Among the big corporates showing interest in the Rs 30,000 crore private rail project are Bharat Forge, BEML, BHEL, Bombardier, CAF, Gateway Rail, GMR, Alstom, GMR, L&T, Siemens and Sterlite Power.
The two large business conglomerates Tata and Adani remained absent in the conference.
Following the first pre-application conference on July 21, Railways reduced the Request For Qualification (RFQ) fee by one-tenth for participating in more than one project, removed the cap of up to three projects per bidder, and clarified that winning companies can also lease trains.
The companies showing interest in private trains are from varied sectors.
"As part of the bidding process, Railways conducted the second pre-application conference on August 12, 2020, which received an overwhelming positive response with participation from about 23 prospective applicants with varied profiles," Ministry of Railways said in a statement.
The prospective bidders who participated in the pre-application conference on Wednesday raised a number of queries related to procurement of trains, fares, operations and maintenance and eligibility criteria.
The Railways will respond to all the queries formally by August 22.
During the meeting, Railways told applicants that they will have complete freedom in procuring trains - purchase or lease and risks with regard to operation of trains will be allocated to parties best suited to manage them.
Seeking private investment in train operations, Indian Railways had last month invited global bids from private companies for running passenger trains on 109 pairs (origin-destination) of routes.

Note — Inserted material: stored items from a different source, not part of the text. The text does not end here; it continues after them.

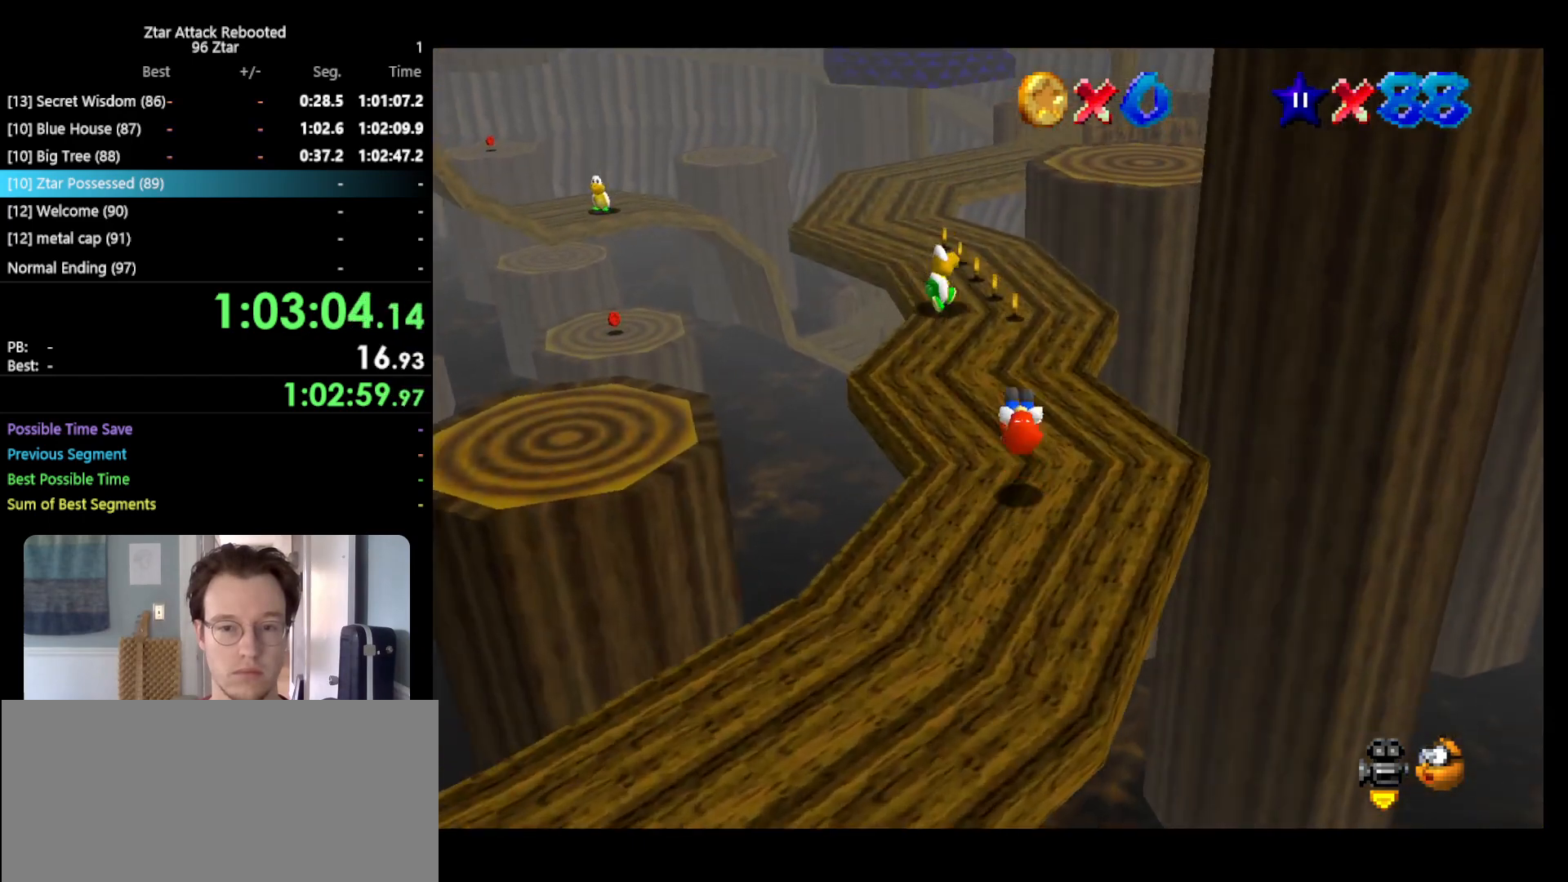
{"buttons": ["B"], "left_stick": "up-left", "events": [[417, "B", "down"], [500, "left_stick", "up-left"]]}
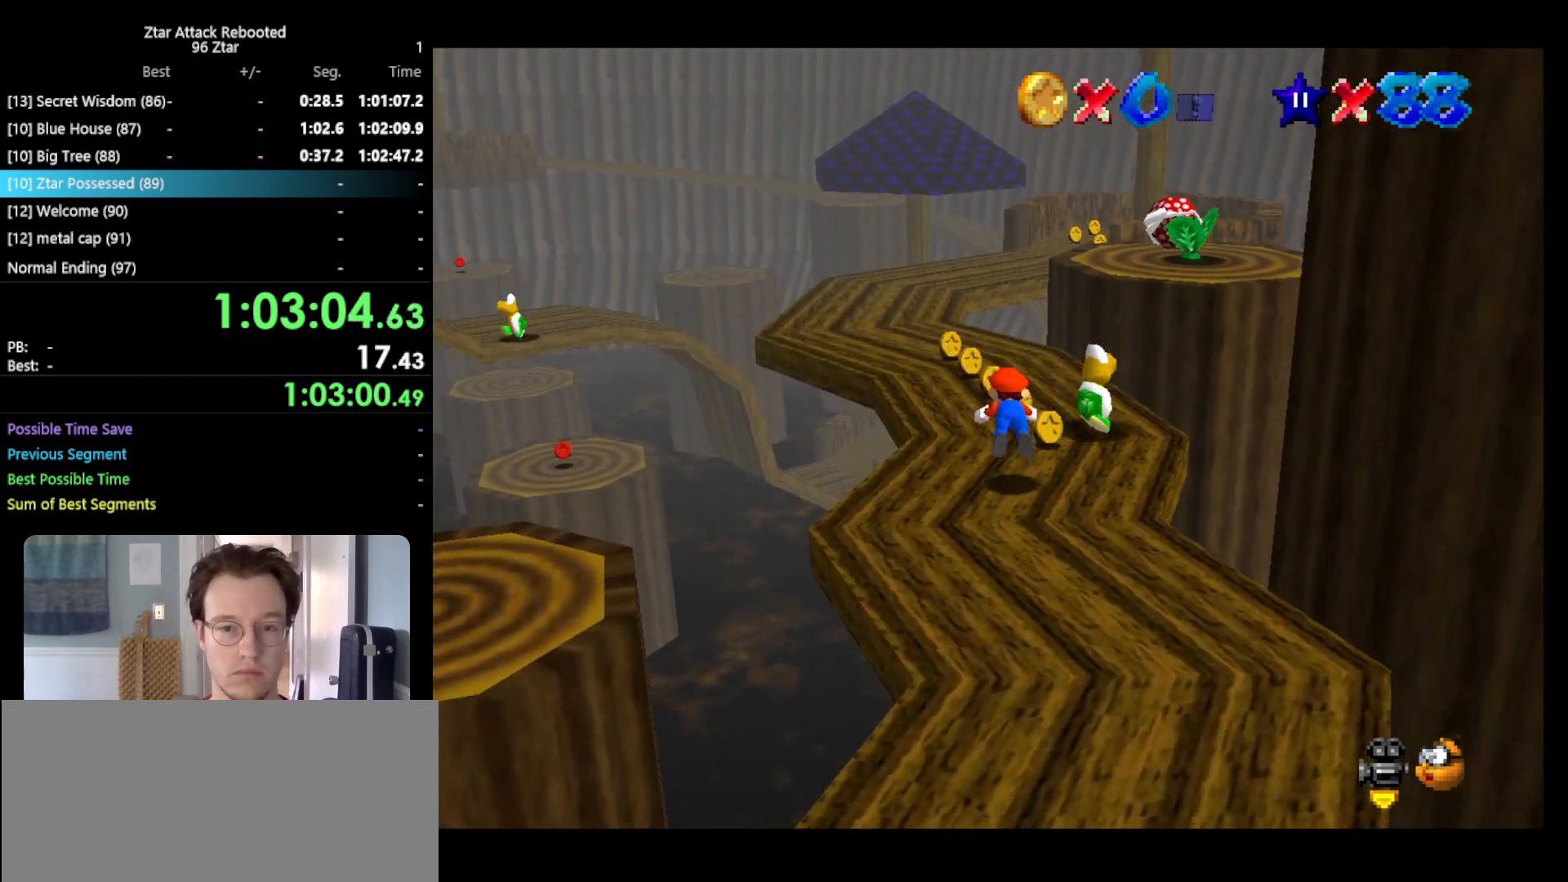
{"buttons": [], "left_stick": "up-left", "events": [[33, "B", "up"], [217, "A", "down"], [250, "B", "down"], [400, "A", "up"], [400, "B", "up"]]}
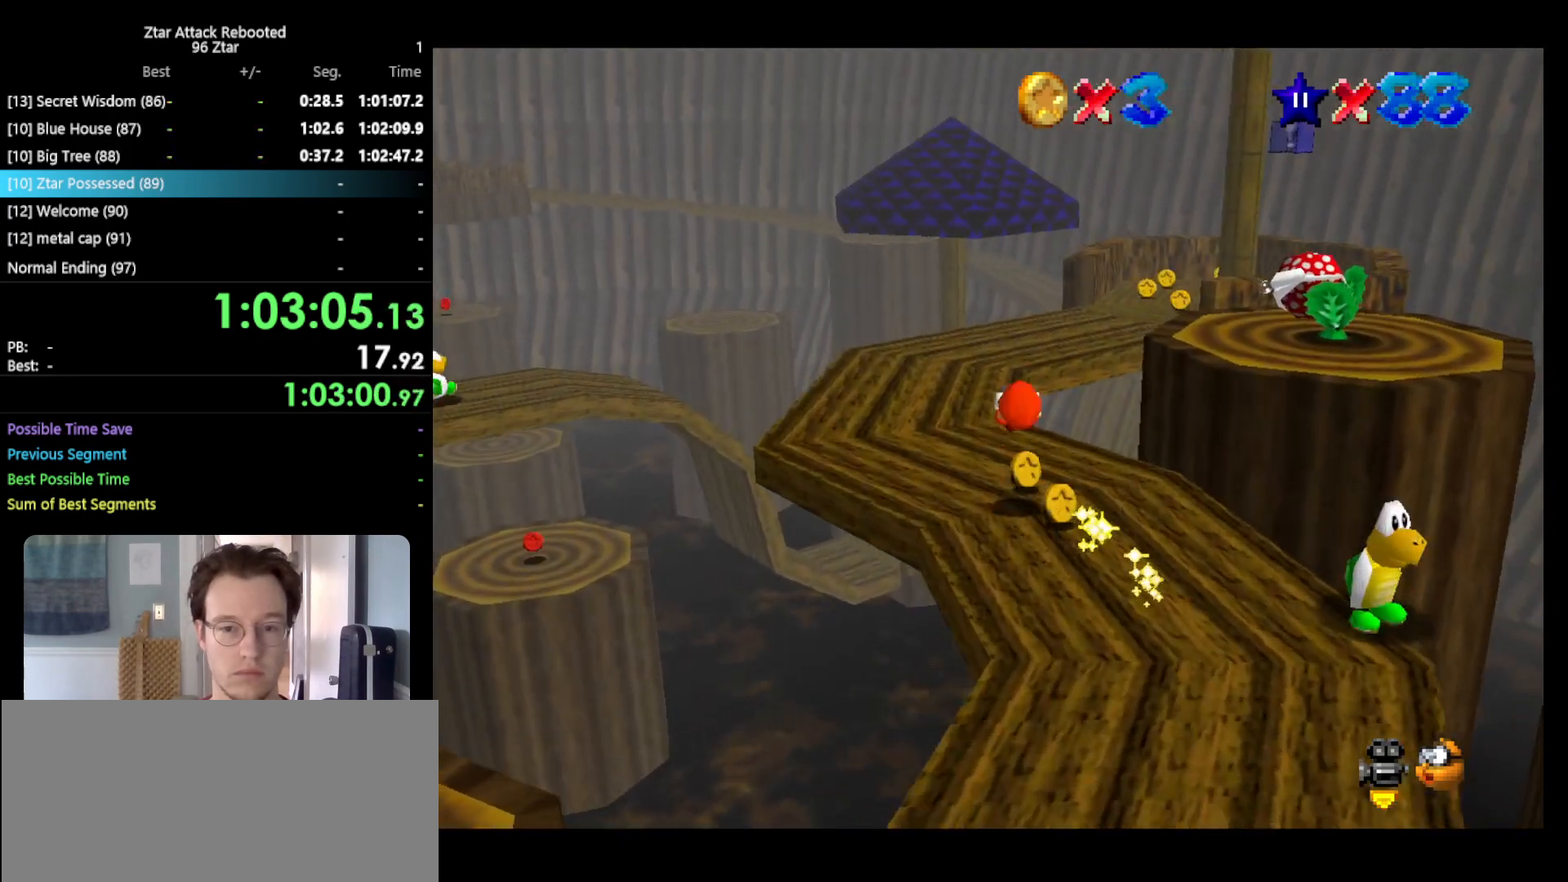
{"buttons": [], "left_stick": "up", "events": [[450, "left_stick", "up"]]}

The concession period for the project shall be 35 years and the private firms would be responsible for financing, procuring, operation and maintenance of the trains.
The selected players will have complete freedom in fixing passenger fares. They will pay to Indian Railways fixed haulage charges, energy charges as per actual consumption, and a share in gross revenue determined through the bidding process.
In its second pre-application meeting with prospective bidders, the Railways indicated a haulage charge of Rs 512.13 per train kilometre.
The proposed trains are required to be designed for a maximum speed of 160 kmph. The running time taken by a train shall be comparable to or faster than the fastest train of Indian Railways operating in the respective route. Most coaches have to be manufactured in India.